Print every record below exactly, minus the pictures.

- Opening Delimiter -

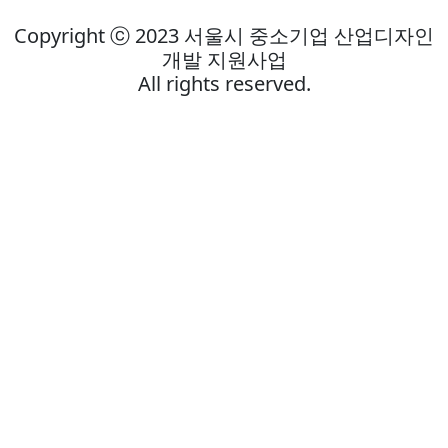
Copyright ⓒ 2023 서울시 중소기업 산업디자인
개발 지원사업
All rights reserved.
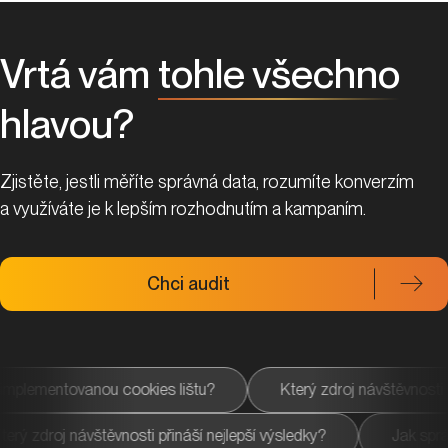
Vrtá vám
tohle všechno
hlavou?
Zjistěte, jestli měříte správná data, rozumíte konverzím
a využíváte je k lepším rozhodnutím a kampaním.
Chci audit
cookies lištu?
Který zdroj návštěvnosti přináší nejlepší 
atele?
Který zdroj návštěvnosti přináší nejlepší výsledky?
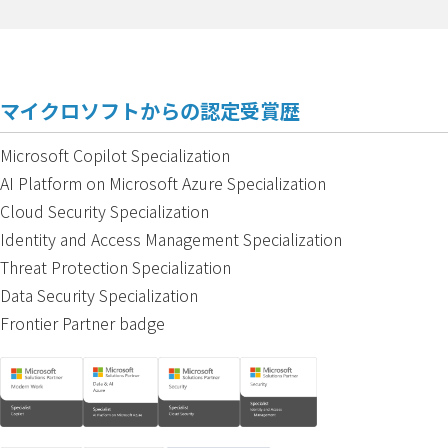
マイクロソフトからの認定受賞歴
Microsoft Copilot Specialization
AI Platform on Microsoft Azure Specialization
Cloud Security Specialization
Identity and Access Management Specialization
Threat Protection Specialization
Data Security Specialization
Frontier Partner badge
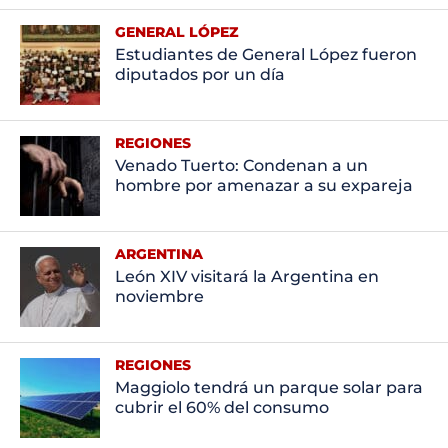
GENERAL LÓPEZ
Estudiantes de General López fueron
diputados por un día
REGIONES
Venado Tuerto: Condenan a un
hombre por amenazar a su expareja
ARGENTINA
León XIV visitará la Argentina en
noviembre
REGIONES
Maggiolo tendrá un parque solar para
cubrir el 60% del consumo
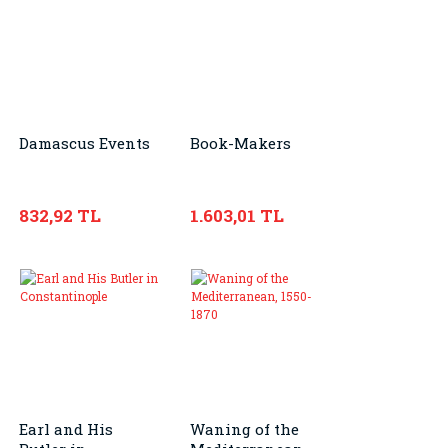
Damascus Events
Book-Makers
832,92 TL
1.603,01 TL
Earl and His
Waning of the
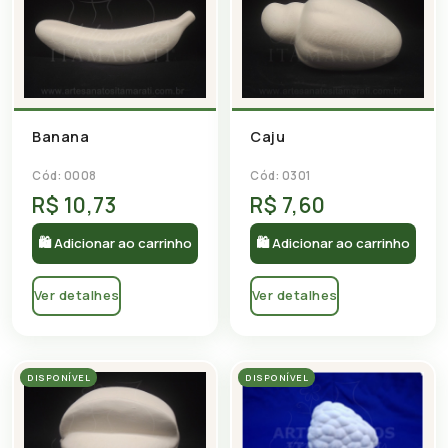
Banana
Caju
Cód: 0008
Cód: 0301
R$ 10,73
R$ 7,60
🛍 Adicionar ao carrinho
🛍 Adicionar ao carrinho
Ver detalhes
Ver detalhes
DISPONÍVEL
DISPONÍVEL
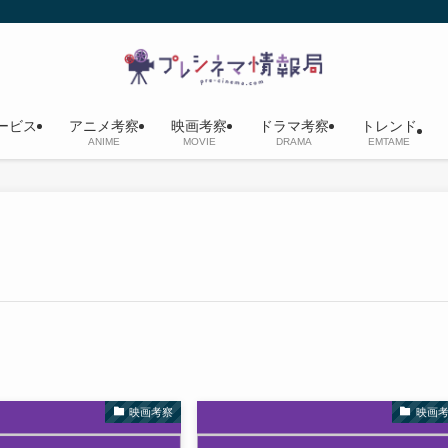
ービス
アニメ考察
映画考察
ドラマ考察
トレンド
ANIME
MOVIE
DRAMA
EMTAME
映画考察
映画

- Closing Delimiter -

--- OUTPUT BELOW ---
Copyright ⓒ 2023 서울시 중소기업 산업디자인
개발 지원사업
All rights reserved.
Vrtá vám
tohle všechno
hlavou?
Zjistěte, jestli měříte správná data, rozumíte konverzím
a využíváte je k lepším rozhodnutím a kampaním.
Chci audit
cookies lištu?
Který zdroj návštěvnosti přináší nejlepší 
atele?
Který zdroj návštěvnosti přináší nejlepší výsledky?
マイクロソフトからの認定受賞歴
Microsoft Copilot Specialization
AI Platform on Microsoft Azure Specialization
Cloud Security Specialization
Identity and Access Management Specialization
Threat Protection Specialization
Data Security Specialization
Frontier Partner badge
GENERAL LÓPEZ
Estudiantes de General López fueron
diputados por un día
REGIONES
Venado Tuerto: Condenan a un
hombre por amenazar a su expareja
ARGENTINA
León XIV visitará la Argentina en
noviembre
REGIONES
Maggiolo tendrá un parque solar para
cubrir el 60% del consumo
Damascus Events
Book-Makers
832,92 TL
1.603,01 TL
Earl and His
Waning of the
Banana
Caju
Cód: 0008
Cód: 0301
R$ 10,73
R$ 7,60
🛍 Adicionar ao carrinho
🛍 Adicionar ao carrinho
Ver detalhes
Ver detalhes
DISPONÍVEL
DISPONÍVEL
ービス
アニメ考察
映画考察
ドラマ考察
トレンド
ANIME
MOVIE
DRAMA
EMTAME
映画考察
映画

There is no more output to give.